(Stored data entries)
= = = =

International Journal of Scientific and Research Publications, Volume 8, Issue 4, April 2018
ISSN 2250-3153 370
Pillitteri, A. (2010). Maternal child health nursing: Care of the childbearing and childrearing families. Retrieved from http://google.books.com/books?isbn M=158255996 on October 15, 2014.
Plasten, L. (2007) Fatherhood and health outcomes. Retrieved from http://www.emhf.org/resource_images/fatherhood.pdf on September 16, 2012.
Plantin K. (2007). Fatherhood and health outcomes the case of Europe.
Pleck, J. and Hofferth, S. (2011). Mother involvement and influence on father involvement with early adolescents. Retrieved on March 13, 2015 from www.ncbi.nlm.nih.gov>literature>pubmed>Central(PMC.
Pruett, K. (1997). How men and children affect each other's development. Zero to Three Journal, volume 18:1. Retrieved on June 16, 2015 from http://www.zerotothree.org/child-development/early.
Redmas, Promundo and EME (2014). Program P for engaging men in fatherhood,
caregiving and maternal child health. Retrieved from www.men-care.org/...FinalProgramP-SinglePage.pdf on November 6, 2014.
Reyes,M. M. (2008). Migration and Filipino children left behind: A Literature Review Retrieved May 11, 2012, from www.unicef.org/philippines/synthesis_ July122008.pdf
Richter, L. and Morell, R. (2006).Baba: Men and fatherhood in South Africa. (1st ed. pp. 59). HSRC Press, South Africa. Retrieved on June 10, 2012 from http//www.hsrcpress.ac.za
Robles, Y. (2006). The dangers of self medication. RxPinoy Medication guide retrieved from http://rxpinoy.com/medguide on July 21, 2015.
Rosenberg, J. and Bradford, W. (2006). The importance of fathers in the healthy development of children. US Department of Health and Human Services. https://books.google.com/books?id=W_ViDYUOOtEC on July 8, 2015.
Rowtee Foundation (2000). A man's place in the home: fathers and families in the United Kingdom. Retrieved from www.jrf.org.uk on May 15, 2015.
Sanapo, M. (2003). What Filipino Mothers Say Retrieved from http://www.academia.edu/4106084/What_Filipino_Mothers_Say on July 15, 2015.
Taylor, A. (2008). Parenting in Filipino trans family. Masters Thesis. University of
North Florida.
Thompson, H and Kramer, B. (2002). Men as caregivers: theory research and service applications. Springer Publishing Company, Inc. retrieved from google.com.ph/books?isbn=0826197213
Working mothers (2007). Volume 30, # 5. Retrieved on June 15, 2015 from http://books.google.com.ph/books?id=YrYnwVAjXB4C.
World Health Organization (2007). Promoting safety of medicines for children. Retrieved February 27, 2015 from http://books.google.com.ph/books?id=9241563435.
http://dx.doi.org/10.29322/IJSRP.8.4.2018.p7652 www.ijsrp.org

= = = =

(TASK TO COMPLETE): With nothing left out, return each entry exactly.

(WRITTEN RESPONSE):
International Journal of Scientific and Research Publications, Volume 8, Issue 4, April 2018
ISSN 2250-3153 370
Pillitteri, A. (2010). Maternal child health nursing: Care of the childbearing and childrearing families. Retrieved from http://google.books.com/books?isbn M=158255996 on October 15, 2014.
Plasten, L. (2007) Fatherhood and health outcomes. Retrieved from http://www.emhf.org/resource_images/fatherhood.pdf on September 16, 2012.
Plantin K. (2007). Fatherhood and health outcomes the case of Europe.
Pleck, J. and Hofferth, S. (2011). Mother involvement and influence on father involvement with early adolescents. Retrieved on March 13, 2015 from www.ncbi.nlm.nih.gov>literature>pubmed>Central(PMC.
Pruett, K. (1997). How men and children affect each other's development. Zero to Three Journal, volume 18:1. Retrieved on June 16, 2015 from http://www.zerotothree.org/child-development/early.
Redmas, Promundo and EME (2014). Program P for engaging men in fatherhood,
caregiving and maternal child health. Retrieved from www.men-care.org/...FinalProgramP-SinglePage.pdf on November 6, 2014.
Reyes,M. M. (2008). Migration and Filipino children left behind: A Literature Review Retrieved May 11, 2012, from www.unicef.org/philippines/synthesis_ July122008.pdf
Richter, L. and Morell, R. (2006).Baba: Men and fatherhood in South Africa. (1st ed. pp. 59). HSRC Press, South Africa. Retrieved on June 10, 2012 from http//www.hsrcpress.ac.za
Robles, Y. (2006). The dangers of self medication. RxPinoy Medication guide retrieved from http://rxpinoy.com/medguide on July 21, 2015.
Rosenberg, J. and Bradford, W. (2006). The importance of fathers in the healthy development of children. US Department of Health and Human Services. https://books.google.com/books?id=W_ViDYUOOtEC on July 8, 2015.
Rowtee Foundation (2000). A man's place in the home: fathers and families in the United Kingdom. Retrieved from www.jrf.org.uk on May 15, 2015.
Sanapo, M. (2003). What Filipino Mothers Say Retrieved from http://www.academia.edu/4106084/What_Filipino_Mothers_Say on July 15, 2015.
Taylor, A. (2008). Parenting in Filipino trans family. Masters Thesis. University of
North Florida.
Thompson, H and Kramer, B. (2002). Men as caregivers: theory research and service applications. Springer Publishing Company, Inc. retrieved from google.com.ph/books?isbn=0826197213
Working mothers (2007). Volume 30, # 5. Retrieved on June 15, 2015 from http://books.google.com.ph/books?id=YrYnwVAjXB4C.
World Health Organization (2007). Promoting safety of medicines for children. Retrieved February 27, 2015 from http://books.google.com.ph/books?id=9241563435.
http://dx.doi.org/10.29322/IJSRP.8.4.2018.p7652 www.ijsrp.org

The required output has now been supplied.